Deutschland importiert in jedem Jahr Metalle im Wert von 35 bis 40 Milliarden Euro, weil die Industrie die Metalle braucht. Ein Abbau im Meer kann diesen Bedarf natürlich nicht befriedigen, aber doch eine gewisse Versorgungssicherheit geben. Im deutschen Lizenzgebiet für Manganknollen im Pazifik lagern auswählte Metalle wie Kupfer, Nickel und Kobalt im Wert von über 40 Milliarden US-Dollar.

Wer sollte den Abbau am Meeresboden übernehmen? Deutschland hat keine Rohstoffkonzerne.
Das ist richtig, Preussag und die Metallgesellschaft gibt es nicht mehr, Deutschland hat sich aus der Rohstoffindustrie leider weitgehend zurückgezogen.
Wir haben keinen Bergbaukonzern – das ist ein Grund für unsere internationalen Kontakte. Allein der englische Name unseres Verbandes zeigt, dass wir an internationalen Partnerschaften interessiert sind. Ein gemeinsamer Abbau kann über ein Konsortium erfolgen. Bei Norwegen fällt mir z.B. Statoil ein, bei Frankreich z.B. der Bergbaukonzern Eramet. Diese Konzerne wären dazu in der Lage, weil sie über Technologien verfügen, die bei der Förderung von Öl und Gas im Meer bereits erprobt sind, sowie im Landbergbau. Sie sind momentan in diesem Bereich aber noch nicht engagiert.
Bei den Ausrüstungen und Technologien haben wir kein Problem. Es gibt in Deutschland viele Maschinenbaufirmen, die fast die ganze Technologiekette vom Förderschiff bis zu den Unterwassertechnologien abdecken können.
Allerdings: Ein Projekt kostet mehr als eine Milliarde Euro. Diese Investitionen müssen erst einmal möglich sein. Das macht ja keiner zum Selbstzweck.
Deutschland hat vielleicht keine Rohstoffkonzerne, aber es gibt genug große Konzerne, die die Metalle brauchen: Bosch, Siemens, Bayer, BASF, ThyssenKrupp. Wir müssen sie überzeugen, dass sie bereit sind, den Tiefseeabbau als zusätzliche Versorgungsoption zu betrachten.
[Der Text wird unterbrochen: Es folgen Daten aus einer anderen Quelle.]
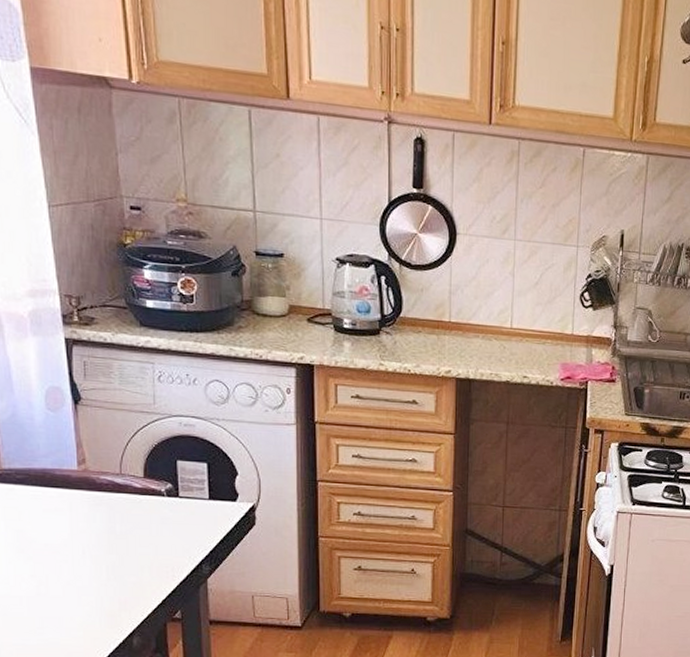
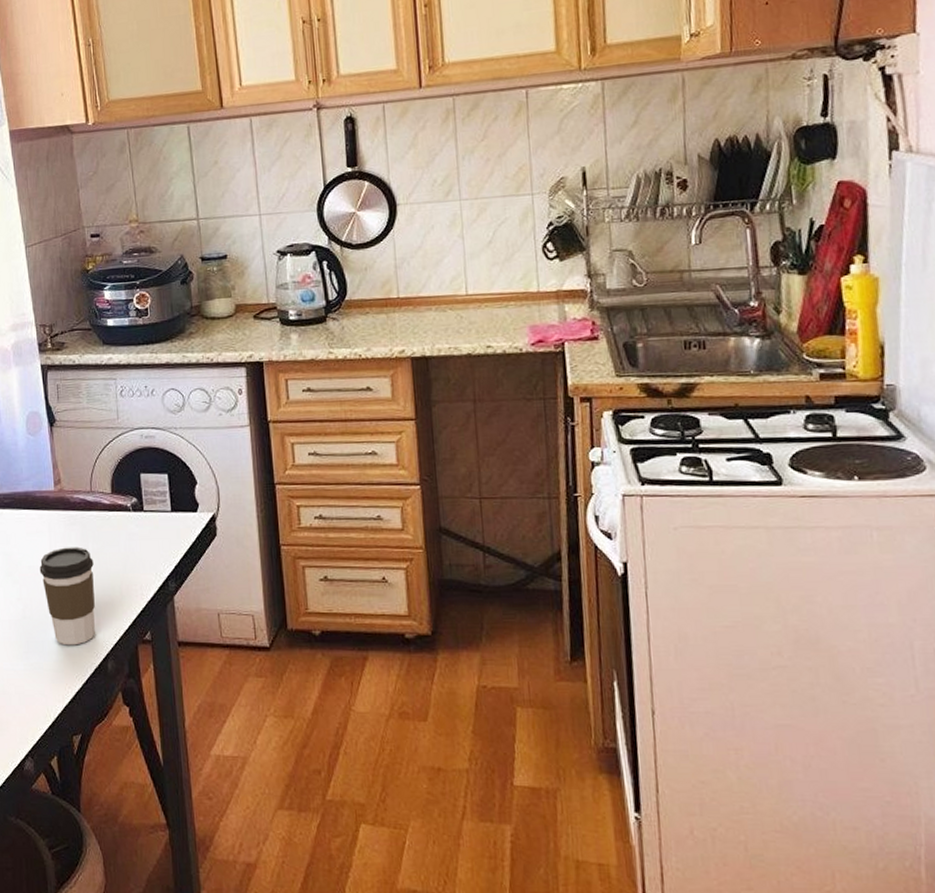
coffee cup: none [57,527,121,622] -> present [39,547,95,646]

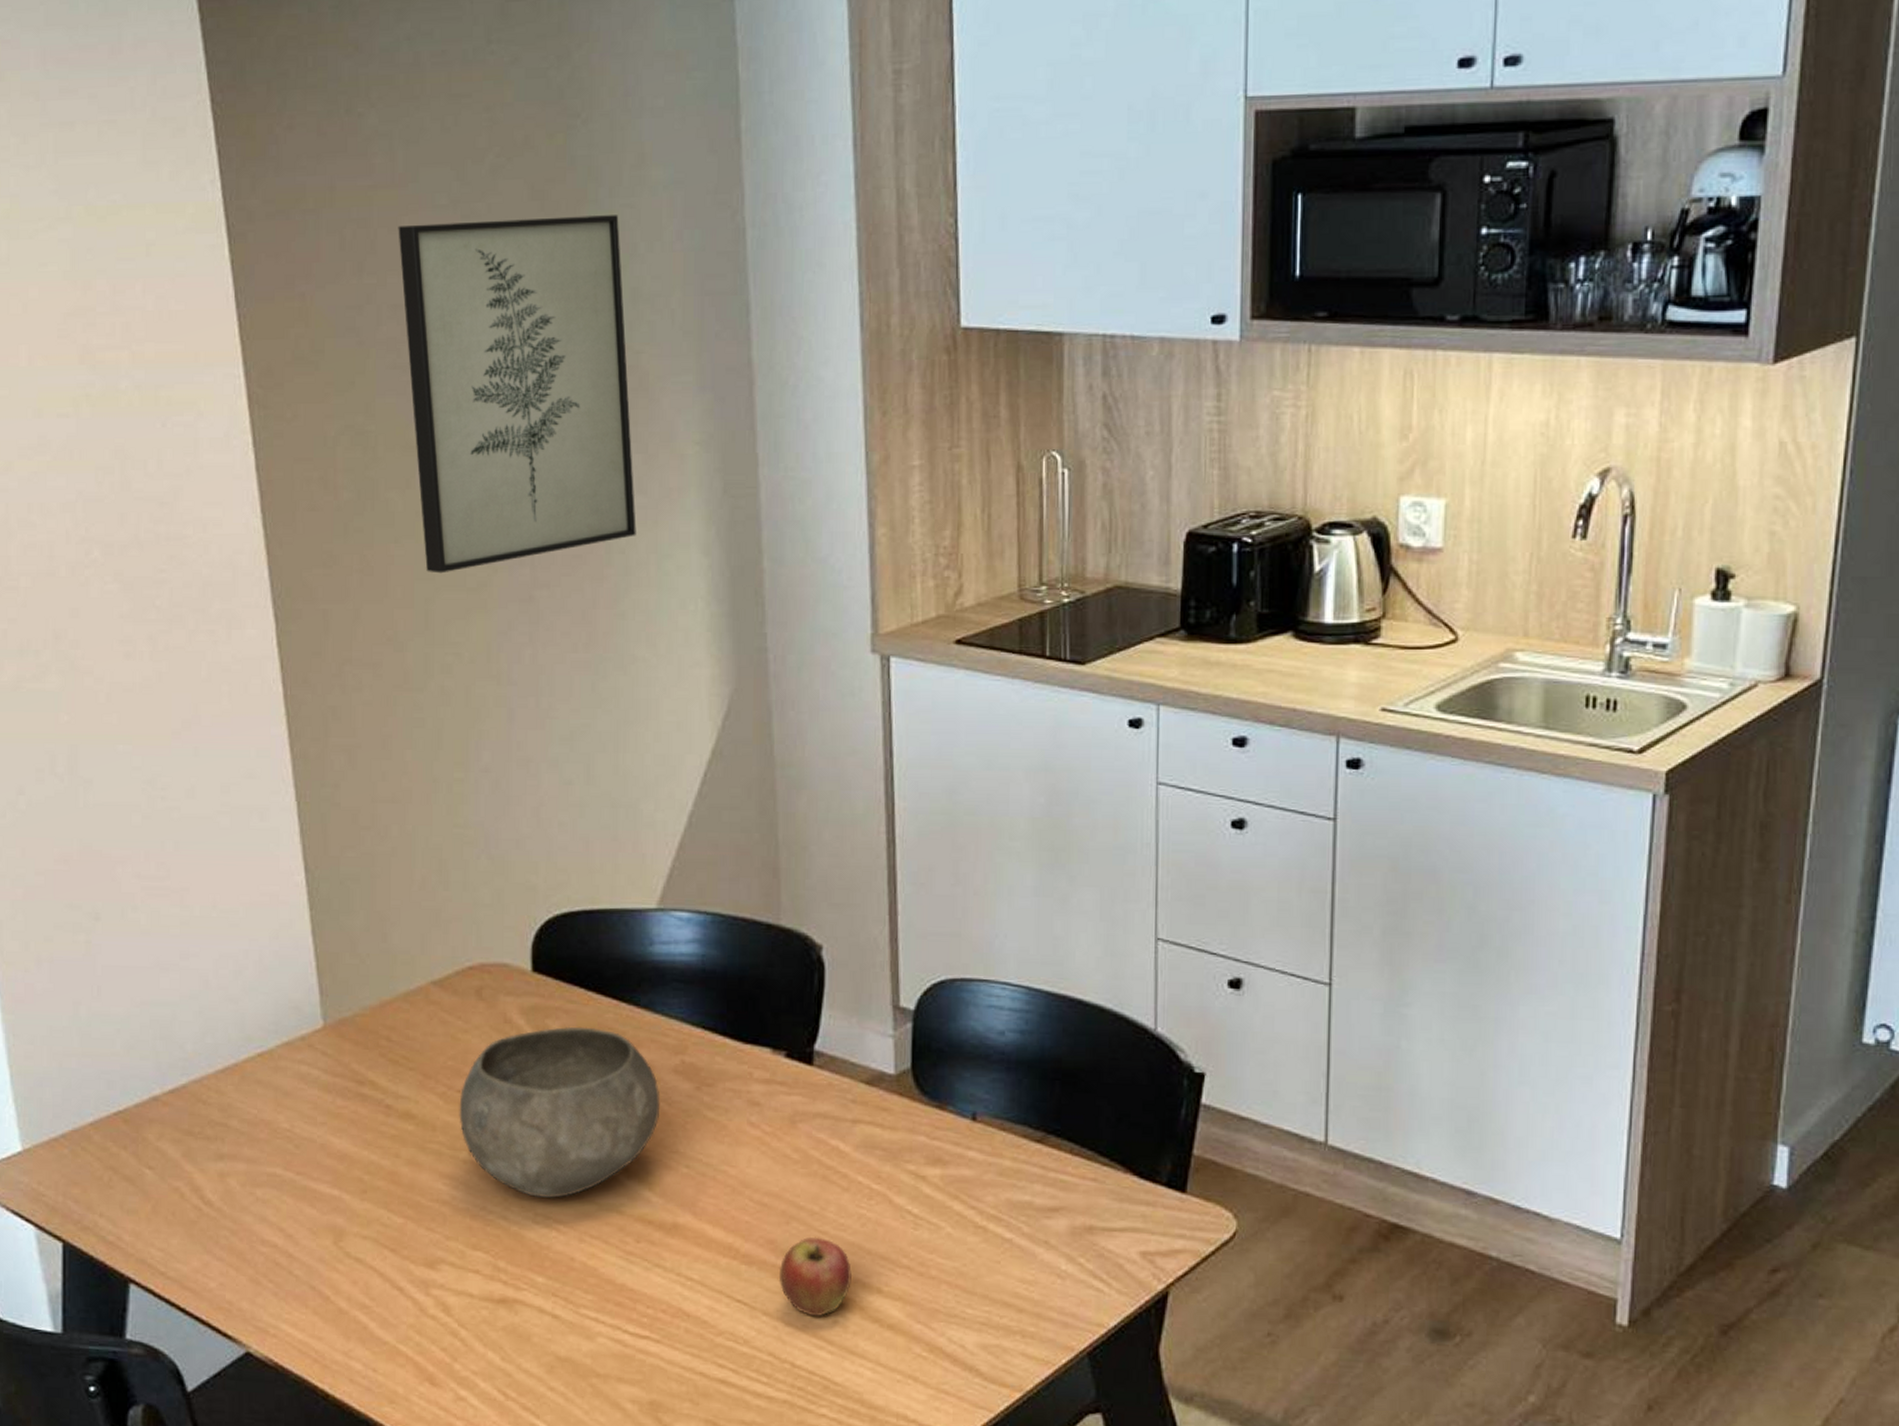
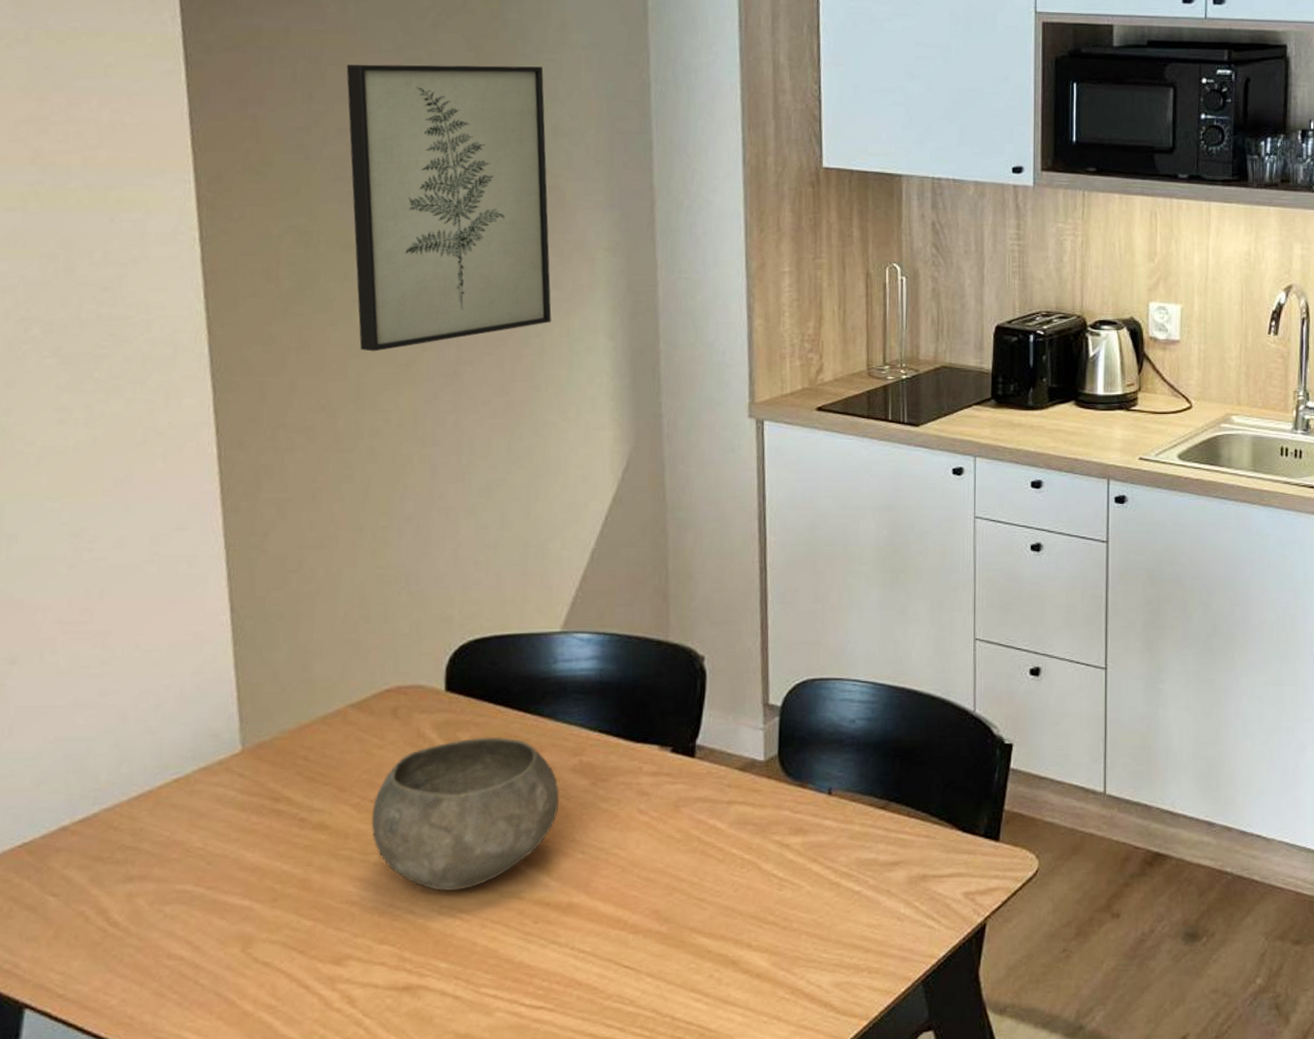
fruit: present [778,1236,853,1317] -> none [662,904,727,974]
Was sind Ihre Prognosen – wann werden erstmals Rohstoffe in der Tiefsee abgebaut?
Das erste kommerzielle Projekt zum Abbau von Sulfiden wird wahrscheinlich Papua-Neuguinea mit der kanadischen Firma Nautilus Minerals auf der Basis eines bilateralen Vertrages realisieren. Im Augenblick wird dafür ein Spezialschiff in China gebaut. Dieses Projekt wird wahrscheinlich 2019 starten.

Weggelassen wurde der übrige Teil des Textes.